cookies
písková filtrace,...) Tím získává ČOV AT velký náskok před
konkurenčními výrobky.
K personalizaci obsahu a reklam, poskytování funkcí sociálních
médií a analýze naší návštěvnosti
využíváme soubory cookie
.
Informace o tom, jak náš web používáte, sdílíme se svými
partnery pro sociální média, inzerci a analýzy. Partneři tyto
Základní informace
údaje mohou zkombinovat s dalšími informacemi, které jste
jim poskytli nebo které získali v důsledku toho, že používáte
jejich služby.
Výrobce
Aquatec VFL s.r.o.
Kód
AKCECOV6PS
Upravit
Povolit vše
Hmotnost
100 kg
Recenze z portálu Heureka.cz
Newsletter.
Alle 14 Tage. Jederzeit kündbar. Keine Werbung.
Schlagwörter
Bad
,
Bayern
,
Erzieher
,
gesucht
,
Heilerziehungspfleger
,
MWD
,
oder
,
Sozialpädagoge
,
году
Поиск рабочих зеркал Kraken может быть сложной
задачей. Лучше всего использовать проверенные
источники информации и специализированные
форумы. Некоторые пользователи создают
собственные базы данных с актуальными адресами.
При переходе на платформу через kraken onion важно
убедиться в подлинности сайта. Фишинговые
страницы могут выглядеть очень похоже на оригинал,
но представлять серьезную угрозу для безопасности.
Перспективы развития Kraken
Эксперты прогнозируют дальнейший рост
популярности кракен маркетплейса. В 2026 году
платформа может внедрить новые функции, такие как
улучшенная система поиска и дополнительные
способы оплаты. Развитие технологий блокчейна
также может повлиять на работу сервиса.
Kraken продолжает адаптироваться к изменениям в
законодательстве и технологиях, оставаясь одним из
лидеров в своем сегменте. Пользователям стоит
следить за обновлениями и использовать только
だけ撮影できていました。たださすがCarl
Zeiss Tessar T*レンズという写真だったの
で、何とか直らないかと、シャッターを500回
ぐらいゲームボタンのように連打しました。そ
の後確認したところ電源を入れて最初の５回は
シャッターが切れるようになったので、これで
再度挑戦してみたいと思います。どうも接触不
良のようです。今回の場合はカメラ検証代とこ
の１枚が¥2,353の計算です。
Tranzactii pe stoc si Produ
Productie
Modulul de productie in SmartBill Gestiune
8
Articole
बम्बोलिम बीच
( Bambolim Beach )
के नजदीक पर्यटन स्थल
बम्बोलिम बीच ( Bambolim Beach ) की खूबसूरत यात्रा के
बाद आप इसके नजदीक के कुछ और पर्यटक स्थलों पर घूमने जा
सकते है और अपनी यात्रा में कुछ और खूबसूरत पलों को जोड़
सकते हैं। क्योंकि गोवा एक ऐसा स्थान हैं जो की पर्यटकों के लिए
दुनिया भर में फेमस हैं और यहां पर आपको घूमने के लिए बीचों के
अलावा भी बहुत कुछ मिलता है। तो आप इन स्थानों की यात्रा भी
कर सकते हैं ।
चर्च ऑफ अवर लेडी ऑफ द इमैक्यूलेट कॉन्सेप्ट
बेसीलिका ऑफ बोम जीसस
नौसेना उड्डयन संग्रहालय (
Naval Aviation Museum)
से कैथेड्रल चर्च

● **Instructions to follow**: Nothing beyond the lines from the start of the entries through the line with "Základní informace" should appear. Repeat those lines exactly, both ends included.

● **The answer**:
cookies
písková filtrace,...) Tím získává ČOV AT velký náskok před
konkurenčními výrobky.
K personalizaci obsahu a reklam, poskytování funkcí sociálních
médií a analýze naší návštěvnosti
využíváme soubory cookie
.
Informace o tom, jak náš web používáte, sdílíme se svými
partnery pro sociální média, inzerci a analýzy. Partneři tyto
Základní informace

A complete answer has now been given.